LONDON — Some 200 people, mainly students, packed the Khalili lecture hall at London University’s School of Oriental and African Studies March 6. They had come to hear a panel presentation on “Sankara: World Bank & CFA Franc — the Tyranny of African Debt.” Thomas Sankara was the central leader of the 1983-87 revolution in Burkina Faso.
The seminar, hosted by London University’s Centre for African Studies, was organized by Riccardo Dujany, author and director of a play — “Sankara” — that will run at London’s Cockpit Theatre March 20 through April 14.
In his remarks to the meeting, Dujany pointed to the books by Sankara published by Pathfinder Press, saying one of his goals was to get people to read what the revolutionary leader said. “This is where you can read all of Sankara’s major speeches. They’re published in English, French, Spanish and Farsi,” he said. Dujany had invited Pathfinder to have a table at the seminar, and at every showing of the play.
The Pathfinder table featured an attractive display of photographs and quotes from Thomas Sankara Speaks , We Are Heirs of the World’s Revolutions and Women’s Liberation and the African Freedom Struggle. The table was mobbed. Participants bought 104 books by Sankara, 142 books in all, and two subscriptions to the Militant. A dozen people left their contact information, saying they’d get books when they went to the play or volunteering to help get the books around.
A former colony of France, Burkina Faso — then called Upper Volta — with more than 7 million inhabitants was among the world’s poorest countries. Under Sankara’s leadership, the revolutionary government mobilized peasants, workers, craftsmen, women and youth to carry out literacy and immunization drives; to combat the oppression of women; end exploitative relations on the land; to sink wells, plant trees, build dams, erect housing; to free themselves from the imperialist yoke and stand with all those engaged in that fight internationally.
“The most important thing for us,” said Sankara, “is the transformation of people’s attitudes.” Each Burkinabè “feels that wielding power is now his business.”
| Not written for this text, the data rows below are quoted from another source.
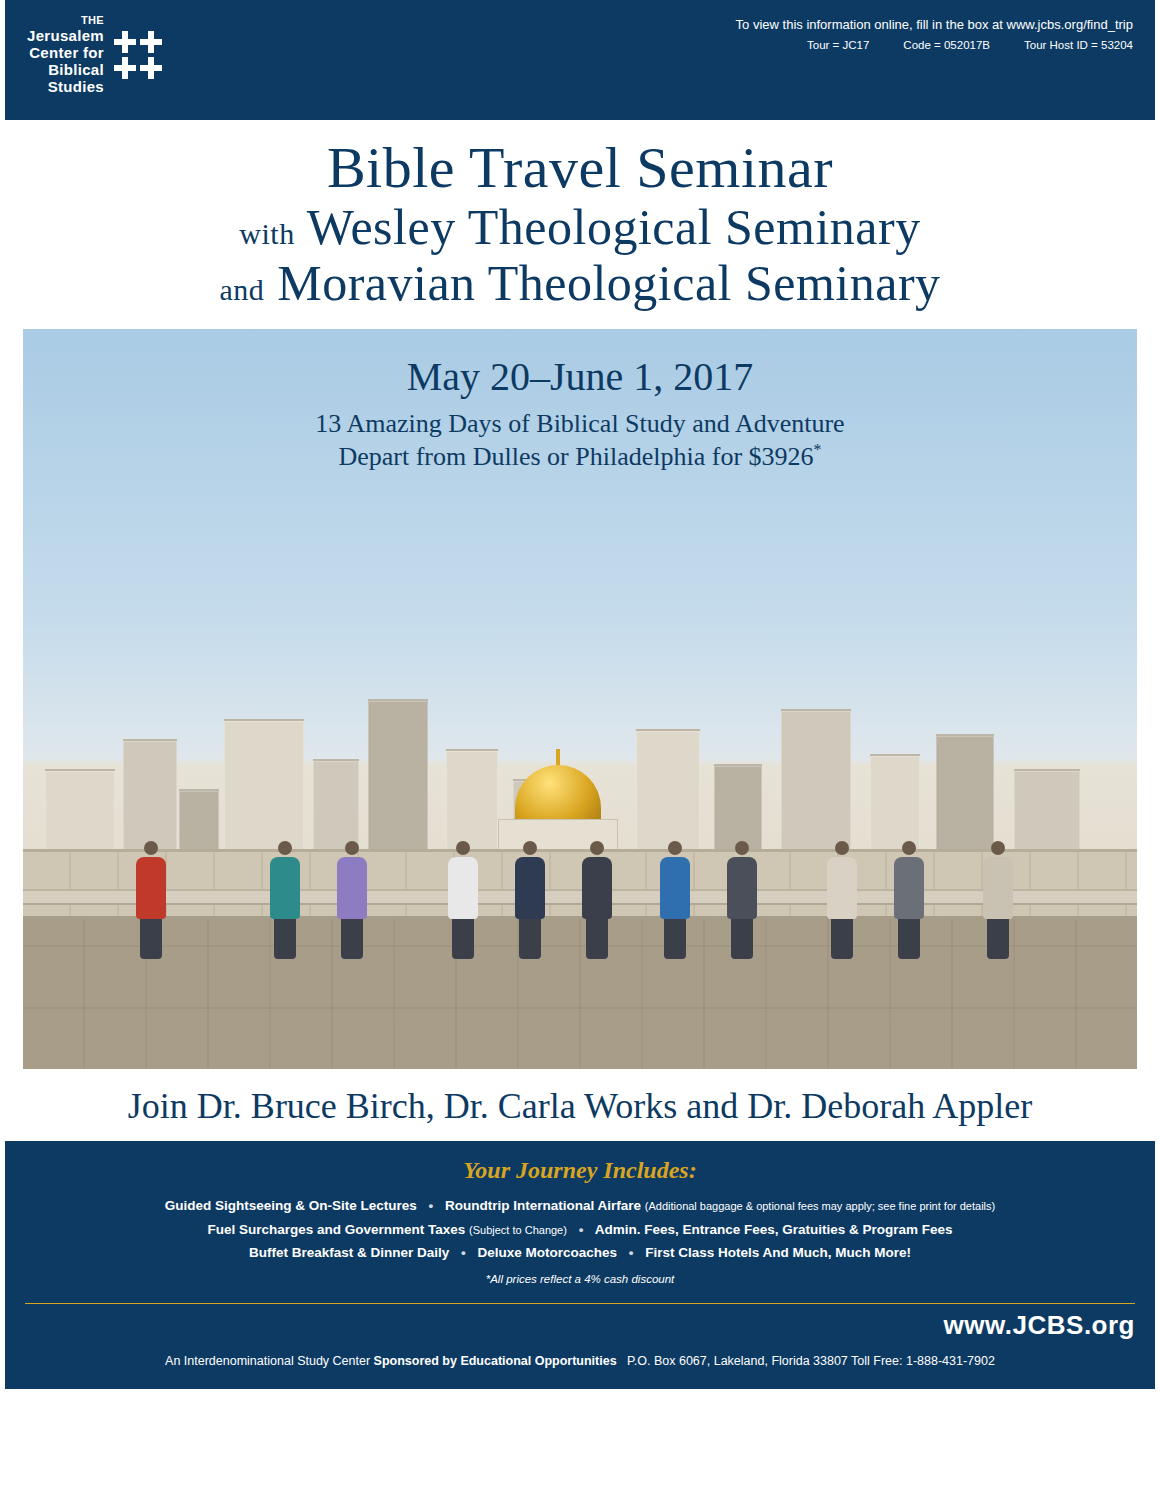THE Jerusalem
Center for
Biblical
Studies
To view this information online, fill in the box at www.jcbs.org/find_trip
Tour = JC17 Code = 052017B Tour Host ID = 53204
Bible Travel Seminar with Wesley Theological Seminary and Moravian Theological Seminary
May 20–June 1, 2017
13 Amazing Days of Biblical Study and Adventure
Depart from Dulles or Philadelphia for $3926*
Join Dr. Bruce Birch, Dr. Carla Works and Dr. Deborah Appler
Your Journey Includes:
Guided Sightseeing & On-Site Lectures • Roundtrip International Airfare (Additional baggage & optional fees may apply; see fine print for details)
Fuel Surcharges and Government Taxes (Subject to Change) • Admin. Fees, Entrance Fees, Gratuities & Program Fees
Buffet Breakfast & Dinner Daily • Deluxe Motorcoaches • First Class Hotels And Much, Much More!
*All prices reflect a 4% cash discount
www.JCBS.org
An Interdenominational Study Center Sponsored by Educational Opportunities P.O. Box 6067, Lakeland, Florida 33807 Toll Free: 1-888-431-7902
Sankara fought for a world built on different economic and social foundations. They can’t be created by “technocrats,” “financial wizards,” or “politicians,” but only by masses of workers and peasants whose labor, joined with the riches of nature, is the source of all wealth, Mary-Alice Waters, a leader of the Socialist Workers Party in the U.S. and president of Pathfinder Press, said at a 2005 presentation of one of Sankara’s books in Cuba. “Sankara stood out among the leaders of the struggles for national liberation in Africa in the last half of the 20th century because he was a communist.”
“Sankara was not only a leader of the people of Africa. He was not only a spokesman for the oppressed and exploited of the semicolonial countries,” she said. “He gave leadership to working people in the imperialist world as well.”
The revolution was overthrown on Oct. 15, 1987, when Sankara and a number of other leaders were slain in a counterrevolutionary coup organized by Blaise Compaoré.
Panelists at the seminar included Becky Branford, a journalist at BBC News who had met Sankara when she won a “young journalist of the year” award at age 16 and was sent to Burkina Faso; Lamine Konkobo, a youth in Burkina Faso during the revolution and today a journalist for BBC Afrique; Rachel Oliver of Positive Money UK; and Dujany. The event was chaired by Seraphin Kamdem, a senior fellow at the School of Oriental and African Studies.
The highlight of the night was a five minute monologue from Sankara’s speeches taken from the play and delivered by Ike Chuks, who plays the title role. Chuks and the rest of the cast were in the front row at the seminar. As Chuks concluded, they broke into anti-imperialist chants, joined by the bulk of the audience.